Pursuant to Minnesota Statutes, section 260E.35, subdivision 6, paragraph (b), the investigative data in this report will be maintained by the Department of Children, Youth, and Families for a period of five years.

Action Taken by Facility:

The facility completed an Internal Review and found their policies and procedures were adequate, but were not followed by SP1 and SP2. SP1 and SP2 each received a written warning.

Action Taken by Department of Children, Youth, and Families, Office of Inspector General:

SP1 and SP2 were each not determined as a perpetrator of maltreatment of the AV because the Department of Children, Youth, and Families found that the incident for which SP1 and SP2 were responsible met the criteria to be determined a nonmaltreatment mistake. SP1 and SP2 were notified by the Office of Inspector General that any future incident of possible neglect of an alleged victim for which SP1 or SP2 is responsible might not be considered a nonmaltreatment mistake.

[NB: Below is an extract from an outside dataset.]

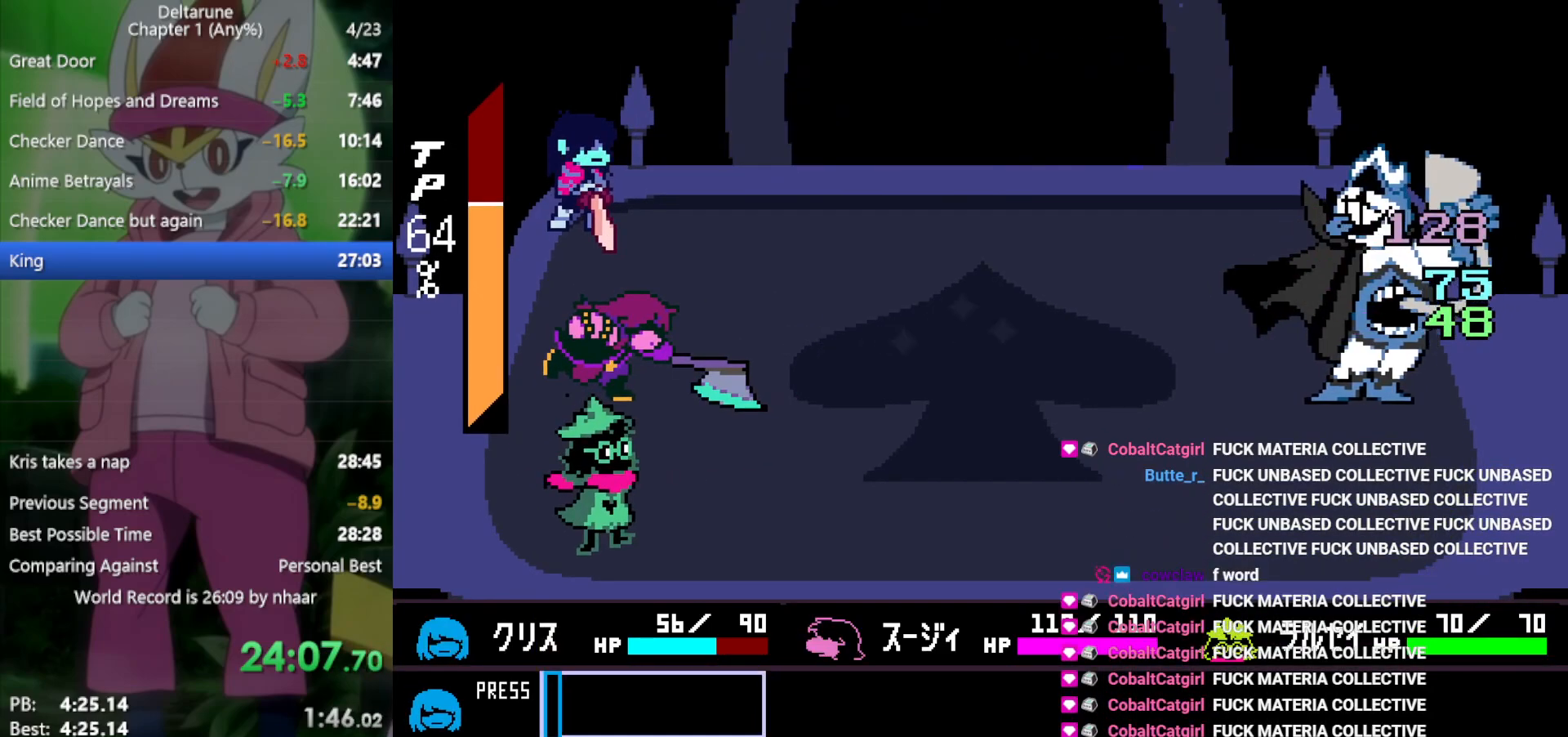
{"keys": ["return", "x"], "events": [[33, "return", "up"], [83, "return", "down"], [83, "z", "up"], [117, "z", "down"], [167, "return", "up"], [217, "return", "down"], [217, "z", "up"], [267, "return", "up"], [267, "z", "down"], [350, "return", "down"], [350, "z", "up"], [400, "return", "up"], [400, "z", "down"], [500, "return", "down"], [500, "z", "up"]]}
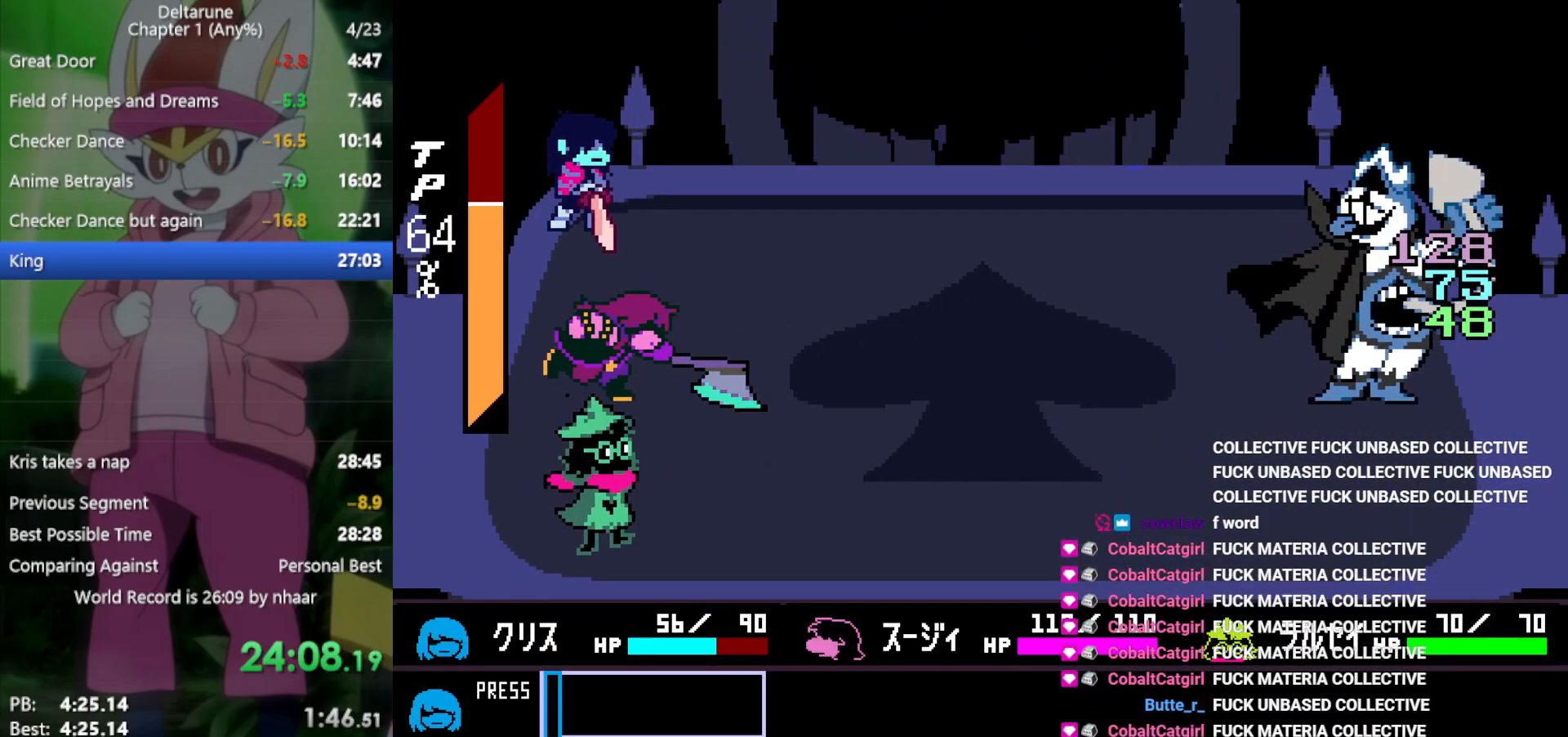
{"keys": ["return", "x"], "events": [[33, "return", "up"], [83, "z", "down"], [133, "z", "up"], [217, "return", "down"], [217, "z", "down"], [267, "return", "up"], [267, "z", "up"], [367, "return", "down"], [367, "z", "down"], [400, "return", "up"], [450, "z", "up"], [500, "return", "down"]]}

On October 3, 2025, the facility was issued a Correction Order for the violation outlined in this report.

Certification:

The information collection procedures followed in this investigation were pursuant to Minnesota Statutes, section 260E.30, subdivision 6, paragraph (c). All individuals that are subjects of data in this investigation have the right to obtain private data on themselves which was collected, created, or maintained by the Department of Children, Youth, and Families.